Note that PCIe uses a packetized transport, and the packet overhead can be significant at the packet sizes supported by common chipsets, with newer chipsets typically supporting somewhat longer packets. One is unlikely to exceed 70% of the nominal per-direction maximum (4 GB/s for PCIe 1.0 x16, 8 GB/s for PCIe 2.0 x16), even for transfers from / to pinned host memory. Here is a white paper that explains the overhead issue and has a handy graph showing the utilization achievable with various packet sizes:
http://www.plxtech.com/files/pdf/technical/expresslane/Choosing_PCIe_Packet_Payload_Size.pdf
Other than a system that just is not configured properly, the best explanation for dreadful PCIe bandwidth is a mismatch between IOH/socket and the PCIe slot that the GPU is plugged into.
Most multi-socket Intel i7-class (Nehalem, Westmere) motherboards have one I/O hub per socket. Since the system memory is directly connected to each CPU, DMA accesses that are "local" (fetching memory from the CPU connected to the same IOH as the GPU doing the DMA access) are much faster than nonlocal ones (fetching memory from the CPU connected to the other IOH, a transaction that has to be satisfied via the QPI interconnect that links the two CPUs).
IMPORTANT NOTE: unfortunately it is common for SBIOS's to configure systems for interleaving, which causes contiguous memory allocations to be interleaved between the sockets. This mitigates performance cliffs from local/nonlocal access for the CPUs (one way to think of it: it makes all memory accesses equally bad for both sockets), but wreaks havoc with GPU access to the data since it causes every other page on a 2-socket system to be nonlocal.

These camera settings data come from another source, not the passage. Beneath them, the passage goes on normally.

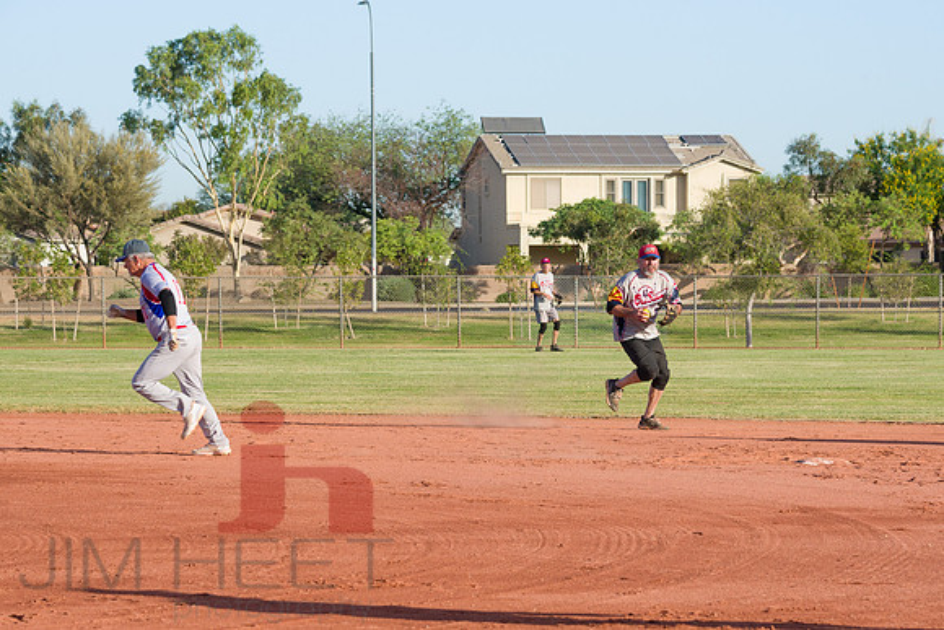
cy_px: 408
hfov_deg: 13.7
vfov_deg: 9.1
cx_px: 584
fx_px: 3940
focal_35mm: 150
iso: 640
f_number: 10
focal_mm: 116
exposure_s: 1/800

Nehalem and Westmere class systems don't seem to suffer from this problem if the system only has one IOH.
(By the way, Sandy Bridge class processors take another step down this path by integrating the PCI Express support into the CPU, so with Sandy Bridge, multi-socket machines automatically have multiple IOH's.)

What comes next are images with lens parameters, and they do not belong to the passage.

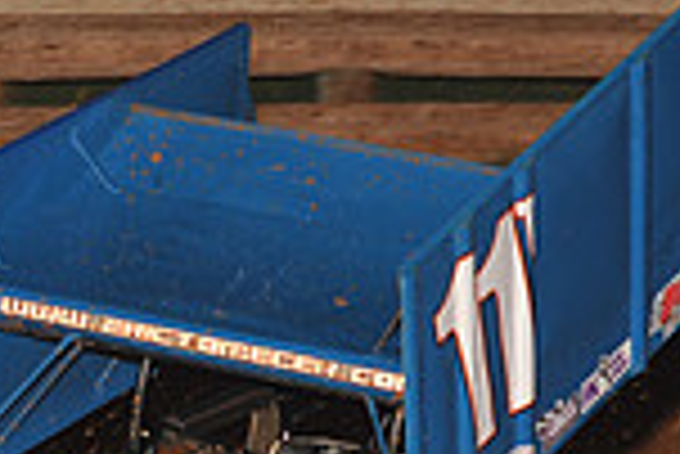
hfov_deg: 5.1
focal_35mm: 402
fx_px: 7600
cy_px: 485
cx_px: 50
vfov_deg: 3.4
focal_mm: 105
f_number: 6.3
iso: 800
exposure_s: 1/250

You can investigate this hypothesis by either running your test using a tool that pins it to a socket (numactl on Linux, if it's available) or by using platform-dependent code to steer the allocations and threads to run on a specific socket. You can learn a lot without getting fancy - just call a function with global effects at the beginning of main() to force everything onto one socket or another, and see if that has a big impact on your PCIe transfer performance.